The first thing that happened was as I was strapping Theo into the newly cleaned car seat Saturday morning I discovered the lower latch no longer worked. So I had the choice of ordering a car seat online and not leaving the house until it showed up, or taking my chances driving him with just the chest clip on to go buy one. I chose the latter option. I hastily purchased a convertible seat at Babies R Us, thinking I could just install it in the parking lot. Yeah...no. My eyes glazed over the minute I opened the manual. On a whim I called Mom Guru's husband (the one who fixed my flat tire), and sure enough he was home with the kids, so I went over and he very kindly installed it for me. Turns out it was too big for Theo and couldn't be put rear facing, so we made it Bobby's front facing seat (which he was super excited about) and switched Theo to Bobby's Britax. Thank God for other people's husbands, huh?
With the kids feeling ok I was able to do my Saturday night gig and go to today's octogenarian birthday party which I did not want to miss, which was a relief. Missing all of that would have really been a bummer, especially after the week I'd had.
Now here's the roller coaster part. Yes, it involves The Love Interest. I saw him Thursday night at our meeting and of course had our usual nice time, but nothing was mentioned about getting together. So I said fuck it and texted him the next day about coming over for dinner. He wrote back some hours later (after car seat vomit fun) suggesting Thursday, which was of course the only night I couldn't do. Of course. I asked him what other nights he could do. And heard nothing back. Nothing.

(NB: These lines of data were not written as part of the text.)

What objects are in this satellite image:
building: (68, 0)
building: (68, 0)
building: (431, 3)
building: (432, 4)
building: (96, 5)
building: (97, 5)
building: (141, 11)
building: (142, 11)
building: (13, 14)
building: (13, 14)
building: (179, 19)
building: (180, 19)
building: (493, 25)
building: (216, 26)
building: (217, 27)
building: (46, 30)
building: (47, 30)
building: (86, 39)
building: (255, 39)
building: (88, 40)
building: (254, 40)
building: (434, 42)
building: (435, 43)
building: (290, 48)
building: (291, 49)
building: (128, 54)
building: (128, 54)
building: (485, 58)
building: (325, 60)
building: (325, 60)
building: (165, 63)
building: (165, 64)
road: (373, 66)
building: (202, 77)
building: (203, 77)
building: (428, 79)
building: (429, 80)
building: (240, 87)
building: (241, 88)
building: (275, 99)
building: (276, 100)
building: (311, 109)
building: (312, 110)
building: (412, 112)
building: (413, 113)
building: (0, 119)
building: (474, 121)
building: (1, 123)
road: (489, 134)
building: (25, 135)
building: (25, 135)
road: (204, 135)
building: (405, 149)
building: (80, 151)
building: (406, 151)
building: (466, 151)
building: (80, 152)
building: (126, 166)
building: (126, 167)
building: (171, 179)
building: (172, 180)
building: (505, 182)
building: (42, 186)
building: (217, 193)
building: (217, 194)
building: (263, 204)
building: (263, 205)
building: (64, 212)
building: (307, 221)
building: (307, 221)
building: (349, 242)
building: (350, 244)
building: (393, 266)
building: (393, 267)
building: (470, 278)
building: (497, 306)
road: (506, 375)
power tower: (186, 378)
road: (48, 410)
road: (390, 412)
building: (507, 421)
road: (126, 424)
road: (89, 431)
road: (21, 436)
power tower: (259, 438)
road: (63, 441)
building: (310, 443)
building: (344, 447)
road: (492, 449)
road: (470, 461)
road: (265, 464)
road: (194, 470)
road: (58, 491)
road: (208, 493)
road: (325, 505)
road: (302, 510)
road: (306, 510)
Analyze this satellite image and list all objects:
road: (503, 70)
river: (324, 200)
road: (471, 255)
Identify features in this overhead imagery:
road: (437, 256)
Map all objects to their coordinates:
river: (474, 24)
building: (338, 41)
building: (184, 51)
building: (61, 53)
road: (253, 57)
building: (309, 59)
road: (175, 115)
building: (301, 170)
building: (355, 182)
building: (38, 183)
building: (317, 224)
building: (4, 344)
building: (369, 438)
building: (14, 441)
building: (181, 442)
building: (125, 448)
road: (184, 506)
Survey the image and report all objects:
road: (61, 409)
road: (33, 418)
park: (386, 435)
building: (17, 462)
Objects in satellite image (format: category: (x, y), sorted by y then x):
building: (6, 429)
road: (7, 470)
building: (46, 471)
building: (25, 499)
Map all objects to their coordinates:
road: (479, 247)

This was Friday night. I didn't hear anything at all Saturday when I was dealing with the car seat stuff. And I'll admit freely I was utterly beside myself with dismay. That's it, I thought. I finally asked him for a real date and now he's letting me know he's just not into it (ignoring the fact that he wanted to see me this Thursday). Oh, I won't even get into all the permutations of thought that went on in my brain because it's far too embarrassing. Suffice it to say I freaked out.
Then this morning I got this:
"Stupid iMessage! Your reply only went to my iPad not my phone. Sorry I didn't see it earlier... Week after the 16th is pretty busy. What day is good for you week of 27th?"
"Also how did the gig go? Did you sing the new song?"
Awwwww. I feel like Kyrstie Allie's pathetic character on Cheers chasing after Robin Colcourt - "he loves me again!!!"
So he's coming over for dinner two weeks from Tuesday. And things will happen that night. Either fireworks, or "I like you, but..." He's not leaving this house without an answer one way or the other, dammit.
I have to say I have new respect for the handful of guys who have had the balls to ask me out on a date in the past, especially since I unintentionally became the Queen Bee in this swing dance scene here in LA. This shit is all-consuming and hard and a total mind fuck, especially when all players hold their cards close to their chest as I always do (old New York defense mechanism). Yes, I mocked them a little bit at the time because I was way out of their league(s), but hey, they swallowed their fear, called me up, and asked me on a date. They didn't just stay home and jerk off to Internet porn; they took a chance with a real girl. Hats off to them, every one.